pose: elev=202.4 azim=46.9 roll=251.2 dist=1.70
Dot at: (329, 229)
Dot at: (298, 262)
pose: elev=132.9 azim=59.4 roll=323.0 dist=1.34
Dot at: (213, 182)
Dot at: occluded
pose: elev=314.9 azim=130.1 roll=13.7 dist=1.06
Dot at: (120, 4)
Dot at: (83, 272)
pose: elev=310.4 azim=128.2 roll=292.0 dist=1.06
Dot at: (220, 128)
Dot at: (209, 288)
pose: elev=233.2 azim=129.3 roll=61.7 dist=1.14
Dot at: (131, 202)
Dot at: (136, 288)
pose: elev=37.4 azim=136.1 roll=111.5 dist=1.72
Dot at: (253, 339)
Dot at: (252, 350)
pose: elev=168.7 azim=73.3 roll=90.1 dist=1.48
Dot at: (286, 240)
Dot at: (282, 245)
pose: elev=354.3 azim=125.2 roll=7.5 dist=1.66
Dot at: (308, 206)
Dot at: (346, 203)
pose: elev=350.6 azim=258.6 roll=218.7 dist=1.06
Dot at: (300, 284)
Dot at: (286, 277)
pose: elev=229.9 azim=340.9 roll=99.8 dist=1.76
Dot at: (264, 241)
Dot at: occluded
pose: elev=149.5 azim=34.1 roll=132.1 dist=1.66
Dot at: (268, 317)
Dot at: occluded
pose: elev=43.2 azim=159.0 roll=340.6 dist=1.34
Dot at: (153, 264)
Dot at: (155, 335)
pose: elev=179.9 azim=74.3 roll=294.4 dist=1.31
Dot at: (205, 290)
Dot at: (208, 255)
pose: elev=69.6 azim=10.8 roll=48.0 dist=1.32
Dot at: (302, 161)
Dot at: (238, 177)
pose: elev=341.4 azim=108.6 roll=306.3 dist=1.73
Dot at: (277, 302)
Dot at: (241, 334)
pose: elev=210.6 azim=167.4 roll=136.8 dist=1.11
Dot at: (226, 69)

───

- Instruction: Reproduce all of the material above, substituting "elevation" for every occurrence of "elev" and leaving everything else unchanged.

- The completed task:
pose: elevation=202.4 azim=46.9 roll=251.2 dist=1.70
Dot at: (329, 229)
Dot at: (298, 262)
pose: elevation=132.9 azim=59.4 roll=323.0 dist=1.34
Dot at: (213, 182)
Dot at: occluded
pose: elevation=314.9 azim=130.1 roll=13.7 dist=1.06
Dot at: (120, 4)
Dot at: (83, 272)
pose: elevation=310.4 azim=128.2 roll=292.0 dist=1.06
Dot at: (220, 128)
Dot at: (209, 288)
pose: elevation=233.2 azim=129.3 roll=61.7 dist=1.14
Dot at: (131, 202)
Dot at: (136, 288)
pose: elevation=37.4 azim=136.1 roll=111.5 dist=1.72
Dot at: (253, 339)
Dot at: (252, 350)
pose: elevation=168.7 azim=73.3 roll=90.1 dist=1.48
Dot at: (286, 240)
Dot at: (282, 245)
pose: elevation=354.3 azim=125.2 roll=7.5 dist=1.66
Dot at: (308, 206)
Dot at: (346, 203)
pose: elevation=350.6 azim=258.6 roll=218.7 dist=1.06
Dot at: (300, 284)
Dot at: (286, 277)
pose: elevation=229.9 azim=340.9 roll=99.8 dist=1.76
Dot at: (264, 241)
Dot at: occluded
pose: elevation=149.5 azim=34.1 roll=132.1 dist=1.66
Dot at: (268, 317)
Dot at: occluded
pose: elevation=43.2 azim=159.0 roll=340.6 dist=1.34
Dot at: (153, 264)
Dot at: (155, 335)
pose: elevation=179.9 azim=74.3 roll=294.4 dist=1.31
Dot at: (205, 290)
Dot at: (208, 255)
pose: elevation=69.6 azim=10.8 roll=48.0 dist=1.32
Dot at: (302, 161)
Dot at: (238, 177)
pose: elevation=341.4 azim=108.6 roll=306.3 dist=1.73
Dot at: (277, 302)
Dot at: (241, 334)
pose: elevation=210.6 azim=167.4 roll=136.8 dist=1.11
Dot at: (226, 69)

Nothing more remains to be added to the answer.